*Dataset records*:
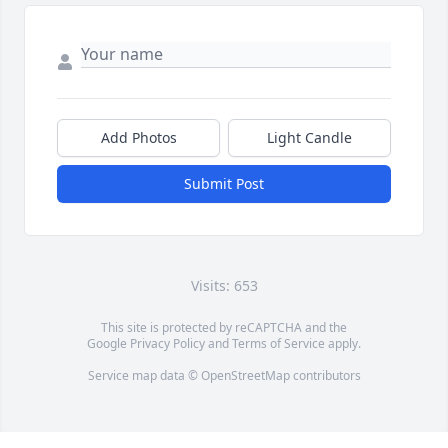
Add Photos
Light Candle
Submit Post
Visits: 653
This site is protected by reCAPTCHA and the
Google
Privacy Policy
and
Terms of Service
apply.
Service map data ©
OpenStreetMap
contributors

*About this exercise*: Without copying any picture, repeat the full listing above word for word.

*Answer box*:
Add Photos
Light Candle
Submit Post
Visits: 653
This site is protected by reCAPTCHA and the
Google
Privacy Policy
and
Terms of Service
apply.
Service map data ©
OpenStreetMap
contributors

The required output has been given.